◆ **ACTIVITY**
Keeping pictures out of the copy, restate each record word for word.

Items listed in a dataset:
= = = = = = =
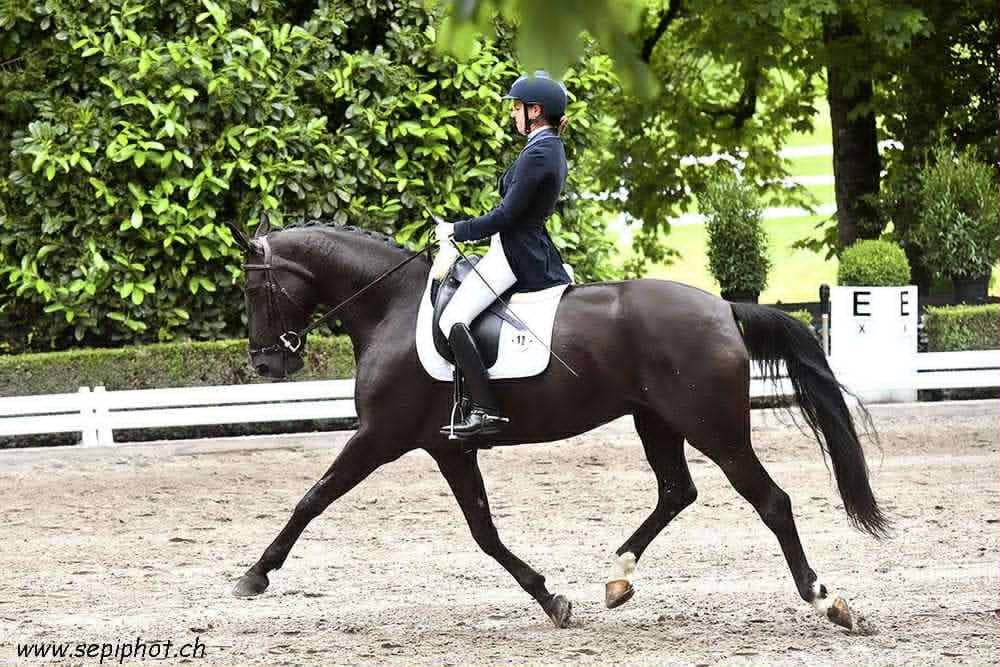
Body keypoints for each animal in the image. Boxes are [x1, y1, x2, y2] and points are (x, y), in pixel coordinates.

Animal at [230, 217, 887, 630]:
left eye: (253, 288)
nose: (265, 363)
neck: (389, 306)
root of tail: (724, 307)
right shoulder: (449, 449)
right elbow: (484, 531)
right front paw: (551, 599)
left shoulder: (379, 437)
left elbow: (313, 498)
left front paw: (253, 576)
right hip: (656, 421)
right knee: (676, 491)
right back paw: (618, 579)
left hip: (715, 429)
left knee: (770, 501)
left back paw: (828, 601)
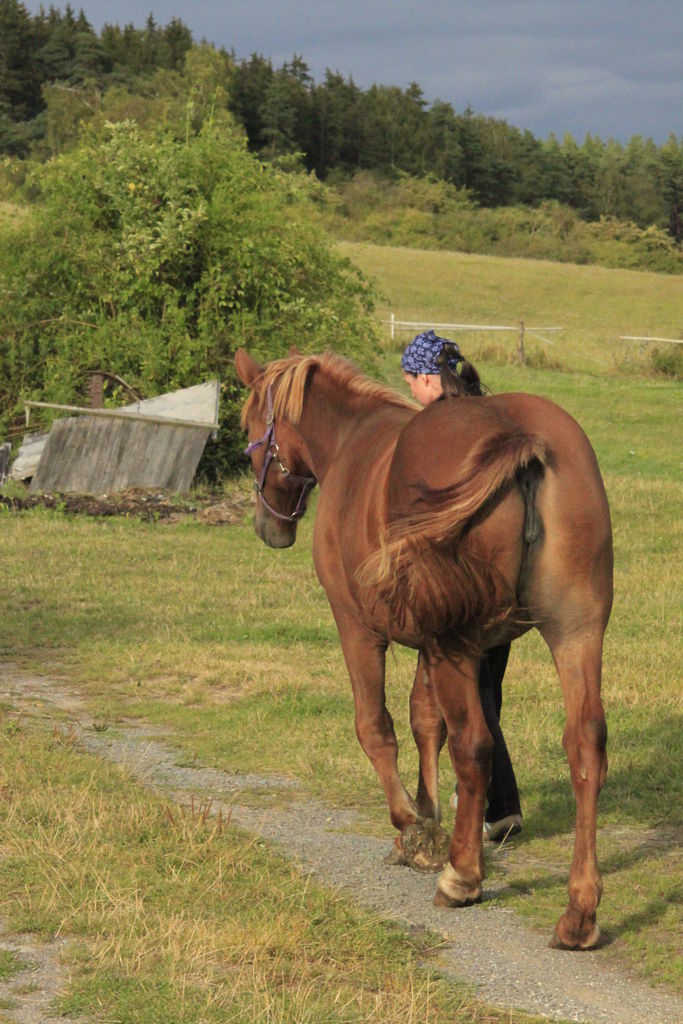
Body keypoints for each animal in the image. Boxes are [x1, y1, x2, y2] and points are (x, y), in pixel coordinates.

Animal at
= = = = = = =
◆ **SOLUTION TO THIS EXERCISE**
Body keypoints for each animal in the image. Boxes are [x1, y1, x2, y2] and points are (x, y), in pixel coordinates.

Animal at [230, 217, 887, 630]:
left eye: (253, 288)
nose: (265, 363)
neck: (389, 306)
root of tail: (724, 307)
right shoulder: (449, 449)
right elbow: (484, 531)
right front paw: (551, 599)
left shoulder: (379, 437)
left elbow: (313, 498)
left front paw: (253, 576)
right hip: (656, 421)
right knee: (676, 491)
right back paw: (618, 579)
left hip: (715, 429)
left knee: (770, 501)
left back paw: (828, 601)
Body keypoints for each animal in the image. Boxes are [x1, y1, x2, y2] and points are (x, y), in pixel coordinates.

Animal at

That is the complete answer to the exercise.